Back in Arabia, a group of archetype arthropods evolved a new phyla (black
snail) that can eat the cacti. And some of the worm-like burrowers have evolved
to become carnivores, that feed on their archetypes, that in turn feed on the
oziphyta. But soon Arabia will lose its water and with that life on Mars will
be extinguished.
I’ve only played one game of the solitaire
scenario, and while it has some interesting features it just doesn’t seem as
fun and interesting as the regular game. I’m not sure if I will play a second
game, but maybe being Covid cooped-up will encourage me to try. After all, it
took me quite a few games of the regular Bios
Megafauna to get all the rules correct, and then to develop some
interesting strategies. I’ll be posting one of those in the next week or so.

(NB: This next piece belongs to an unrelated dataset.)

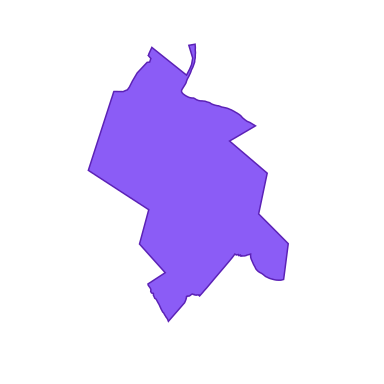 Reimerswaal, Zeeland, Netherlands, rotated 222°
{"feature_id": "6326949B12862747379665", "entity_name": "Reimerswaal", "entity_type": "district", "adm_level": 2, "iso_a3": "NLD", "parent_name": "Netherlands", "parent_adm1": "Zeeland", "projection": "orthographic", "projection_center": [4.116, 51.444], "detail": "fine", "context": "isolated", "style": "filled", "palette": "violet", "viewbox_px": 384, "rotation_deg": 222, "n_neighbors": 0, "source": "geoboundaries", "source_scale": "gbopen_adm2", "svg_char_len": 5171}
<svg xmlns="http://www.w3.org/2000/svg" viewBox="0 0 384 384"><g transform="rotate(222 192 192)"><path d="M85.9,218.0L105.1,219.1L127.8,220.3L140.0,241.3L148.7,256.3L172.1,255.7L198.2,255.0L193.5,269.7L189.1,283.6L195.5,282.4L197.7,281.6L198.0,281.5L198.4,281.4L199.0,281.3L200.1,281.2L200.9,281.1L201.5,281.1L203.2,281.0L203.6,281.0L204.0,281.0L204.4,281.0L205.8,281.2L206.8,281.3L207.3,281.3L208.3,281.2L208.8,281.2L209.3,281.1L211.3,280.8L212.5,280.5L213.5,280.3L214.2,280.2L215.0,280.0L217.0,279.5L217.6,279.4L218.0,279.2L218.9,278.9L219.7,278.6L220.4,278.4L221.2,278.1L221.7,277.9L222.3,277.6L222.9,277.3L223.6,276.9L225.7,275.7L226.2,275.4L226.6,275.1L226.8,275.0L227.0,274.9L227.4,274.8L228.1,274.6L228.5,274.4L229.2,274.1L229.8,273.9L230.5,273.4L231.4,272.8L231.8,272.6L232.2,272.4L233.4,271.7L233.8,271.6L234.2,271.4L234.9,271.1L235.5,270.9L236.2,270.6L236.6,270.5L237.2,270.4L237.9,270.3L238.3,270.3L238.7,270.2L239.7,269.7L241.3,268.9L242.1,268.6L242.7,268.4L243.1,268.1L243.5,267.9L244.4,267.2L245.4,266.5L246.2,265.8L246.8,265.3L247.2,265.1L247.7,264.8L248.3,264.4L249.0,264.1L249.5,264.0L250.0,263.7L250.5,263.6L250.9,263.5L251.6,263.4L252.3,263.3L252.7,263.2L253.1,263.1L253.5,262.9L254.0,262.7L254.4,262.3L255.0,261.8L255.9,261.2L256.4,260.9L257.1,260.5L257.7,260.3L259.1,259.8L259.7,259.7L260.5,259.5L261.2,259.3L262.1,259.2L263.0,259.1L263.8,259.0L264.6,259.0L265.1,259.1L265.7,259.1L266.2,259.3L266.7,259.5L267.0,259.7L267.4,260.1L267.6,260.4L267.9,260.9L267.9,261.1L268.1,261.8L268.4,263.5L269.1,267.5L269.4,268.8L269.7,269.6L270.2,270.6L270.6,271.7L270.8,272.0L270.9,272.4L271.2,273.4L271.4,274.4L271.8,275.9L272.0,276.7L272.3,277.5L272.6,278.7L273.0,279.8L273.3,280.6L273.6,281.3L274.0,282.1L274.2,282.8L274.5,283.9L274.7,284.7L275.0,285.6L275.3,286.3L275.7,287.3L276.1,288.3L276.6,289.4L276.7,289.7L276.8,290.0L277.1,290.5L277.3,290.8L277.5,291.0L278.0,291.6L278.1,291.8L278.3,292.0L278.7,292.8L279.3,293.7L279.5,294.0L279.8,294.4L280.1,294.7L280.7,295.4L281.1,295.9L281.4,296.2L281.8,296.7L282.2,297.3L282.5,297.7L282.8,298.0L283.0,298.2L283.3,298.5L283.7,298.8L284.1,299.2L284.7,299.8L285.3,300.5L285.6,300.9L285.9,301.3L286.1,301.5L286.3,301.7L286.6,302.0L287.2,302.6L288.0,303.3L288.6,303.9L292.5,298.9L281.1,292.0L277.6,286.4L276.0,281.8L274.8,277.2L274.3,275.2L299.4,273.7L316.6,272.7L318.6,272.6L316.5,265.9L316.4,265.9L316.0,264.8L315.9,264.4L315.9,264.2L311.9,263.7L310.4,260.2L312.1,258.3L312.3,248.9L312.3,248.7L312.4,243.8L310.5,234.5L308.7,227.9L308.7,227.7L308.4,224.7L309.5,222.5L310.3,220.6L310.5,220.4L312.7,218.5L313.7,217.6L315.1,216.4L316.7,215.0L317.3,214.4L317.1,213.8L315.9,211.2L314.5,208.1L314.0,206.8L313.9,206.7L293.5,161.0L283.5,138.7L272.6,140.4L212.3,149.9L196.2,118.2L180.4,116.5L157.9,114.1L163.2,94.2L162.3,93.5L162.0,93.4L161.7,93.3L159.2,92.8L158.9,92.7L157.9,92.3L157.6,92.2L157.4,92.1L156.9,91.5L156.6,91.2L156.3,90.6L156.1,90.5L156.0,90.4L155.8,90.3L155.5,90.2L155.2,90.1L154.8,90.0L154.5,89.9L154.3,90.0L153.7,90.3L153.4,90.5L153.2,90.6L153.0,90.8L152.8,90.8L152.7,90.7L151.8,89.7L151.7,89.5L151.4,89.3L150.2,88.9L148.6,88.1L147.3,88.3L147.1,88.3L146.8,88.3L144.3,87.4L142.6,86.8L141.6,86.5L141.0,86.3L140.6,86.1L139.7,85.7L138.8,85.3L136.3,84.2L135.1,83.8L134.3,83.5L133.5,83.2L133.1,83.2L132.1,83.2L131.9,83.1L130.6,82.6L130.3,82.5L130.0,82.4L129.9,82.4L129.5,82.3L128.8,82.1L128.5,82.0L128.3,81.9L128.0,81.8L127.7,81.7L126.4,81.5L126.0,81.4L125.7,81.3L125.3,81.2L124.4,80.8L123.0,80.1L123.2,93.6L123.4,104.5L123.4,104.8L123.5,105.0L123.7,105.6L123.8,106.0L124.3,107.4L124.4,107.6L124.5,107.8L124.7,108.2L125.0,108.7L124.9,108.8L125.1,109.1L125.2,109.3L125.4,109.6L125.5,109.8L125.8,110.2L125.9,110.3L126.0,110.3L126.1,110.5L126.2,110.8L125.8,111.1L125.7,111.2L125.6,111.3L125.5,111.6L125.5,111.9L125.4,111.9L125.4,112.0L125.2,112.3L124.8,112.5L124.7,112.5L124.4,112.9L124.4,113.0L124.3,113.4L124.3,113.6L124.2,113.7L124.1,114.0L124.0,114.3L124.0,114.5L124.0,115.0L123.9,115.3L123.9,115.5L123.8,115.8L123.7,115.9L123.7,116.0L123.4,116.5L123.2,116.6L122.8,116.7L122.5,116.7L122.4,116.8L122.2,116.8L121.9,117.1L121.8,117.3L121.7,117.3L121.3,117.3L121.1,117.3L120.6,117.7L120.2,117.9L119.9,118.2L119.6,118.4L119.5,118.5L119.5,118.8L118.0,120.1L117.8,119.8L116.8,119.8L116.8,124.5L116.9,126.8L116.9,130.5L117.3,141.5L117.7,155.6L117.8,158.7L118.0,165.2L118.2,170.0L118.6,174.6L117.7,174.6L116.8,175.3L116.7,175.2L116.3,175.8L116.0,176.3L115.8,176.5L115.2,176.1L114.8,176.0L114.6,176.4L114.4,176.8L113.9,177.5L113.3,176.9L112.6,177.7L112.4,177.4L111.6,178.3L110.9,179.0L110.4,179.4L110.3,179.6L109.5,180.6L109.2,181.2L109.1,181.3L109.1,181.5L108.9,181.8L108.9,182.0L108.7,182.3L108.0,183.3L106.9,185.1L105.7,183.7L105.1,183.2L104.5,182.6L104.0,182.3L103.2,181.8L102.3,181.4L99.4,180.1L97.9,179.4L95.0,178.4L93.4,177.7L92.7,177.5L92.0,177.4L90.4,177.3L89.3,177.3L88.8,177.4L87.6,177.6L86.5,177.9L85.8,178.1L84.9,178.2L84.0,178.3L81.7,178.4L81.1,178.4L80.5,178.5L79.3,178.9L77.5,179.4L76.7,179.7L75.9,180.0L72.9,181.5L72.0,182.0L71.0,182.6L70.4,183.0L68.9,184.2L68.2,184.8L67.6,185.4L67.0,185.9L66.3,186.9L65.8,187.7L65.4,188.3L70.4,195.6L85.9,218.0Z" fill="#8b5cf6" stroke="#5b21b6" stroke-width="1.5"/></g></svg>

There’s also a two-craton Venus solitaire scenario where a runaway greenhouse
is more likely to kill life; I haven’t tried it yet.
It’s hard to keep life going and thriving on Mars.
At least in the primitive origin-of-life sense scenario. On the other hand, if
you wanted to build colonies and exploit riches on Mars, there’s another game
for that, Terraforming Mars, where you can be a corporate honcho trying to make money off the red planet; that’s a whole different story to explore some other time.